Let me just replay to you what my conversations with venture capital usually go like. We will bring up a national or, very often, international venture capital organisation to look at our opportunities for investment into commercialising into spin-out companies. We may put five or six opportunities in front of them, and they may say, “Oh, we like No. 1 and we like No. 3; come back when you have done A, B and C for No. 1 and X, Y and Z for No. 3.” Everybody looks at each other and says, “Well, who’s going to fund that?” There is a bit of a Mexican stand-off here. The public sector expects the private sector to do that and they don’t, and vice versa.
I am talking about trivial sums of money here. Something that might be £20 million to £30 million-worth of prior UKRI and charity investment ends up stuck on the shelf going nowhere for the sake of a quarter of a million pounds to do some key proof-of-concept experiments or business analysis. Roughly, we should spend about 1% of R&D budget on that problem. I would like that to be an additional 1% rather than taking it away from the rest, but either way, unless and until we do that, we will underperform in terms of taking first-rate science, which the UK is very good at in life sciences, and getting it off the blocks and into a position where it is properly invested.

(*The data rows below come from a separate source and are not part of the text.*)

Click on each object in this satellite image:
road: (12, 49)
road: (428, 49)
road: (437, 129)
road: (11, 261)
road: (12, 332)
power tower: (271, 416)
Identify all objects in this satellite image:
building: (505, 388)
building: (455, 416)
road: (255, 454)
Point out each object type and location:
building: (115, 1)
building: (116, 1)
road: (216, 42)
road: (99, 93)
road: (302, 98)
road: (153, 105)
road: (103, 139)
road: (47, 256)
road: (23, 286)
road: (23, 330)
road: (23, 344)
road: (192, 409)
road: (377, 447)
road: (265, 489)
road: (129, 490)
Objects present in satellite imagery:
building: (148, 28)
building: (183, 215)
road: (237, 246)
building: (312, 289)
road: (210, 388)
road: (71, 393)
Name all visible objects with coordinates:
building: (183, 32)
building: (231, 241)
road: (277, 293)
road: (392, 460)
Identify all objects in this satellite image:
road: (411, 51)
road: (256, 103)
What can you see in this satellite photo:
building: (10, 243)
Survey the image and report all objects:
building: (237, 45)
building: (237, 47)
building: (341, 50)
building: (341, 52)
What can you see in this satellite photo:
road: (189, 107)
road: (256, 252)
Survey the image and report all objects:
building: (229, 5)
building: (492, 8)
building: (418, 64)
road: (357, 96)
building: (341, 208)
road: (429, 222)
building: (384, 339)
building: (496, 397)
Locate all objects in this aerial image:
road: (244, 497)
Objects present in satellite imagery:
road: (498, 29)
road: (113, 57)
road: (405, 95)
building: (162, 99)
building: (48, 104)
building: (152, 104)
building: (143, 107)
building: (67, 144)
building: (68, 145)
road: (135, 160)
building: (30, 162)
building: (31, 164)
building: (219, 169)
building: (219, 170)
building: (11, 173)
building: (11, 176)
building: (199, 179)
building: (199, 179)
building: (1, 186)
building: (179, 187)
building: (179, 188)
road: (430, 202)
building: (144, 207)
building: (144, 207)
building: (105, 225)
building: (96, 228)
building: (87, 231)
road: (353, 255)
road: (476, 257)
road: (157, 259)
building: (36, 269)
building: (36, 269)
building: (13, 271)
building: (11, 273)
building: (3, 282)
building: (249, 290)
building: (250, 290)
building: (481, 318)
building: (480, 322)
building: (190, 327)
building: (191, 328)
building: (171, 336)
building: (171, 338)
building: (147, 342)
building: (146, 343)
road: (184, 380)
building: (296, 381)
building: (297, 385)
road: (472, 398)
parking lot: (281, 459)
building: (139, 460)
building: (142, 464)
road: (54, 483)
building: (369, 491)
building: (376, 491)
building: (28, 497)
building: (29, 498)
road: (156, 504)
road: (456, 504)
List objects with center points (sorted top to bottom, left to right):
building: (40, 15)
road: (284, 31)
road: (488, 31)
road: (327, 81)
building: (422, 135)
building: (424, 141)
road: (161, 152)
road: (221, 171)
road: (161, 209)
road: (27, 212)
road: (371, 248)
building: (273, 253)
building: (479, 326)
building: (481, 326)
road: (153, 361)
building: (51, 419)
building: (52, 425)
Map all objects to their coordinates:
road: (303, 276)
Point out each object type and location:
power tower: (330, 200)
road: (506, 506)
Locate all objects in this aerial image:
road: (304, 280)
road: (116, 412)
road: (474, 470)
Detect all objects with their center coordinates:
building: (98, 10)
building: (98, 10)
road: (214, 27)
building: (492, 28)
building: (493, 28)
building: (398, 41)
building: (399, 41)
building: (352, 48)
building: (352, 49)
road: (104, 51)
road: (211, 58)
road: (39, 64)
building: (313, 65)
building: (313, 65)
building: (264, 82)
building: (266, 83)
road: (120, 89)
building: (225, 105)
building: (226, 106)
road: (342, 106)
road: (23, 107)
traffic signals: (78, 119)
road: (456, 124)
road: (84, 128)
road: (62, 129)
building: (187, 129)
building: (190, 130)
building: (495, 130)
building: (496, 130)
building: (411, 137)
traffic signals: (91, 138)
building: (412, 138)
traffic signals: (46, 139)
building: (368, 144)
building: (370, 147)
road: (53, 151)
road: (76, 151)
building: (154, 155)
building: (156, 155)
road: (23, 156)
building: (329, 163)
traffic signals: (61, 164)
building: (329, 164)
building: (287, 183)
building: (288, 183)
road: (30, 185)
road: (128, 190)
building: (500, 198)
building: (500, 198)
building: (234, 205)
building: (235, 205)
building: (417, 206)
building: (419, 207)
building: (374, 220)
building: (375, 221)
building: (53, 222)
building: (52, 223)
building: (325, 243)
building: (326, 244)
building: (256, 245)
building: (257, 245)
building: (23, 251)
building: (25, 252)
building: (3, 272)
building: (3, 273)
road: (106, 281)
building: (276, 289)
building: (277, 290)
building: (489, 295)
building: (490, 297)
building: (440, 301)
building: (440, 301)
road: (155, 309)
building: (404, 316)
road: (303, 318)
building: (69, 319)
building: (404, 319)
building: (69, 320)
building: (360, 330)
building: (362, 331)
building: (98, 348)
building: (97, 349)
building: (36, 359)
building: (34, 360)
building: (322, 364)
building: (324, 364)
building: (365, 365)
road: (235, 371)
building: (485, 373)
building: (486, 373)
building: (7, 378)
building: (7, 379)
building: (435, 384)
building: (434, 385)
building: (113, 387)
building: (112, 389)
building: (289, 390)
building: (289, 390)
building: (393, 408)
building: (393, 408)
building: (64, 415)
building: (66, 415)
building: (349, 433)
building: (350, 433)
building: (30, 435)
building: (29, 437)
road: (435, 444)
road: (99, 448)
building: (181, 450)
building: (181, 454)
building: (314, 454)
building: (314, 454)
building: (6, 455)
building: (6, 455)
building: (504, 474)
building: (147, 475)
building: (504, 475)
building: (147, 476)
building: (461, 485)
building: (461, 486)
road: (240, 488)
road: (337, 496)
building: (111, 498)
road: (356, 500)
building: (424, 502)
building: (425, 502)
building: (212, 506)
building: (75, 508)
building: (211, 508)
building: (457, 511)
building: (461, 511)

If you do not get that proof-of-concept money and it is not properly invested at the right level, one of two things happen: either it does not go anywhere at all, or it gets underinvested. Unlike tech, life sciences is expensive. If you get angel investors who come in and underinvest, you just end up with zombie companies at best. They are not terrible things but they do not really move the needle for UK prosperity. I suggest that the Government look closely at this issue of proof-of-concept funding. It should be non-dilutive public sector funded, in my opinion. If one does that, I would say you will get at least a fortyfold to sixtyfold return on that investment. That would include foreign direct investment, because a lot of the venture capital for life sciences spin-outs comes from overseas. There is a lot to like about that opportunity.
If I have a moment more, the other bottleneck is that, once you have got high-growth companies developed, obviously they need to go through rounds of investment—seed, investment series A and series B, etc. At the moment, there is also a lack of capital in the UK system for scaling these companies to get them to a large series B or series C. This is probably a topic that you will have discussed separately so I will not labour the point, but liberating money from UK pension accounts into funding innovative opportunities in a spread-betting way such that the returns to the pension funds are almost guaranteed is essential. At the moment, we have a lot of capital sitting around doing nothing for the UK economic benefit in terms of creating the new companies of the future which we must have if we are to prosper as an innovation and science-led nation. Thank you very much.
Chair: Thank you. That really resonates with some of the inquiries that the Committee has undertaken, particularly on regional innovation and growth, which showed up many of the issues you have just raised. It is great to have your real-life experience in that. Thank you very much for joining us today for our innovation showcase. Thank you, Lauren, for bringing him.